Charity Clark, chief of staff at the Vermont attorney general’s office, said Friday afternoon that based on the length of the decision, her office was “reviewing it to decide how to best proceed from here.”
While the decision found Zullo could seek damages from the state, Zullo will not be able to directly allege racial discrimination according to a footnote.
“The state notes in its brief that (Zullo) did not make an equal protection claim or allege racial discrimination in its complaint. Although (Zullo) has consistently suggested throughout these proceedings that Trooper Hatch’s stated reasons for his actions were driven by implicit discriminatory bias, he has made no equal protection claim under the Common Benefits Clause and cannot do so on remand. He may, however, in the context of his Article 11 claim, seek to demonstrate that he can produce evidence in which a factfinder could find malice in the form of discriminatory bias, which is one of the elements established in this opinion for such a claim,” Eaton wrote.
There were no dissenting opinions to the decision.
Restoring the civil suit, the high court rejected a suggestion from the Vermont attorney general’s office that administrative action against a police officer could be a remedy for someone whose rights were violated.

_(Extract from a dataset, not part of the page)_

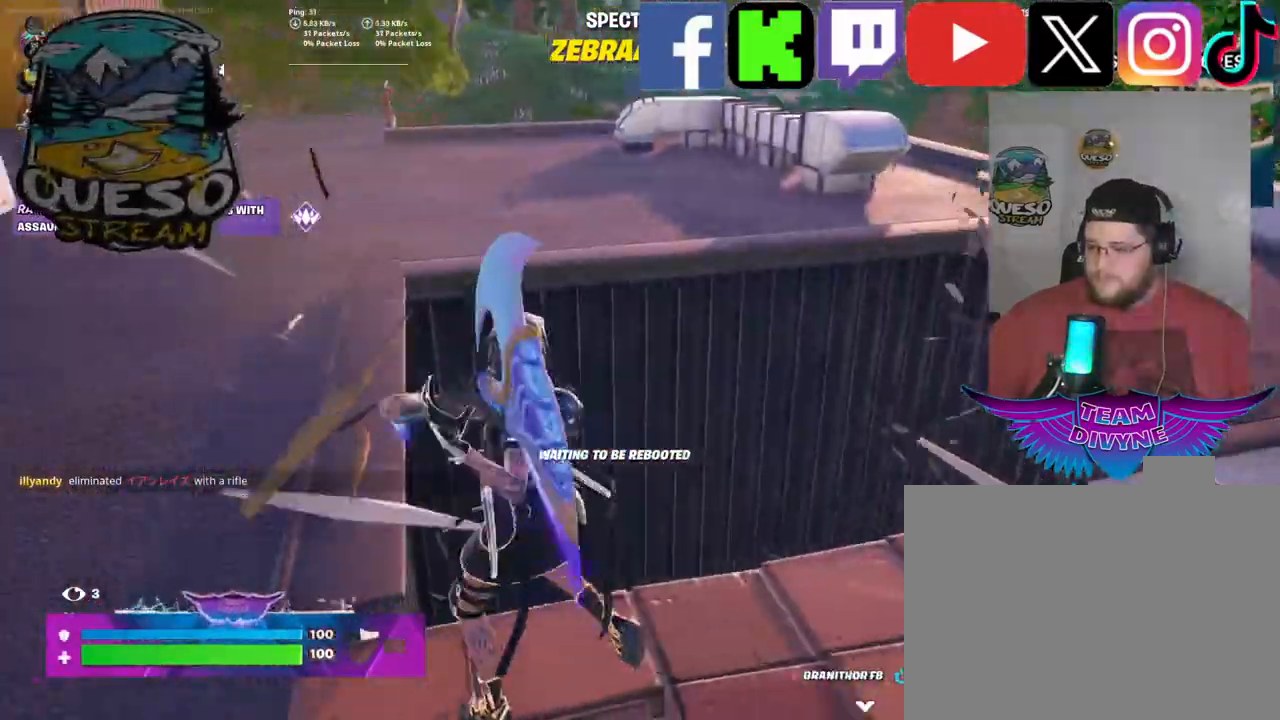
{"keys": [], "mouse": [], "mouse_move": "left", "events": []}
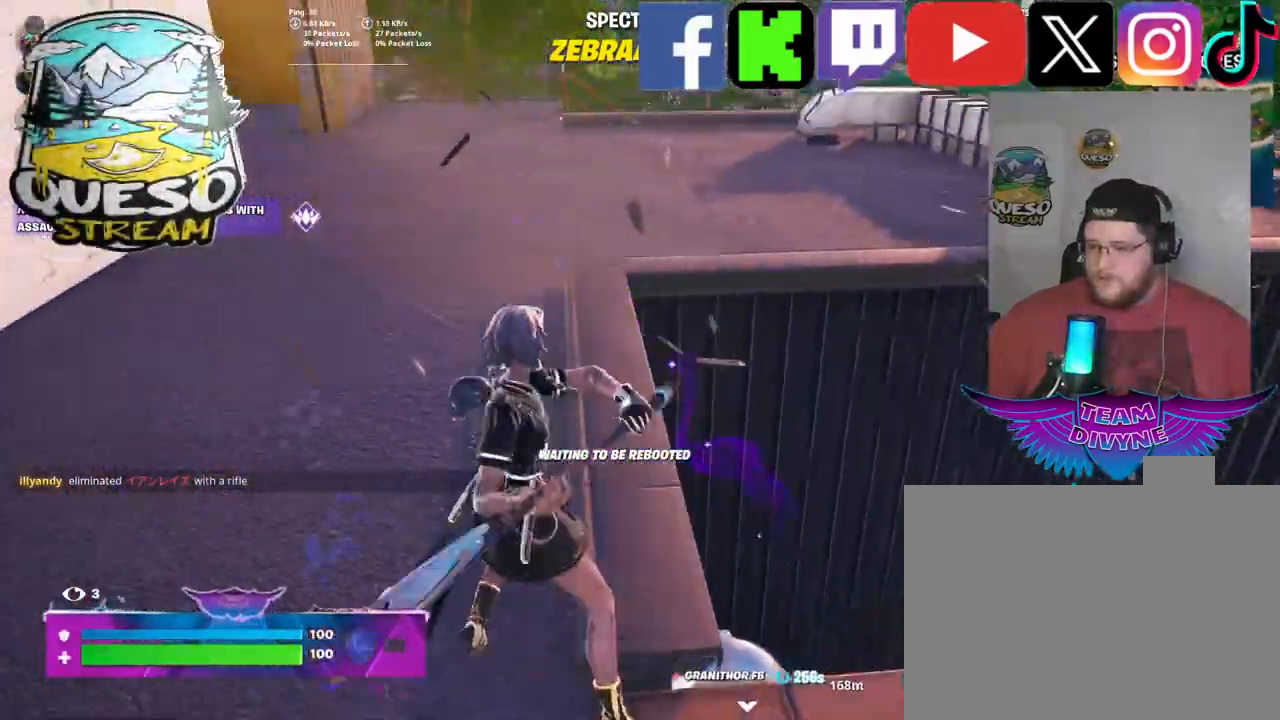
{"keys": [], "mouse": ["wheel"], "mouse_move": "right", "events": [[450, "mouse_wheel", "down"]]}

“If that were the case, no damages claim would ever lie against a public official. Even if a confidential internal affairs investigation resulted in some disciplinary action against a law enforcement officer … it would offer no remedy to individuals deprived of their constitutional rights, other than the knowledge that the offending officer may or may not have been disciplined, which may or may not result in others being spared a similar deprivation of their rights,” Eaton wrote.
The decision upholds qualified immunity for police officers in many cases even though the court found the circumstances in the Zullo case to be an illegal stop.
“On a daily basis, law enforcement officers must make numerous decisions on how to handle interactions with citizens, particularly motorists. Even with liability falling on the State rather than the individual officer, a rule that exposes the state to a potential civil damages suit following every roadside stop, or whenever a motion to suppress is granted, could inhibit law-enforcement officers from taking some effective and constitutionally permissible actions in pursuit of public safety. This would not be an appropriate result,” Eaton wrote.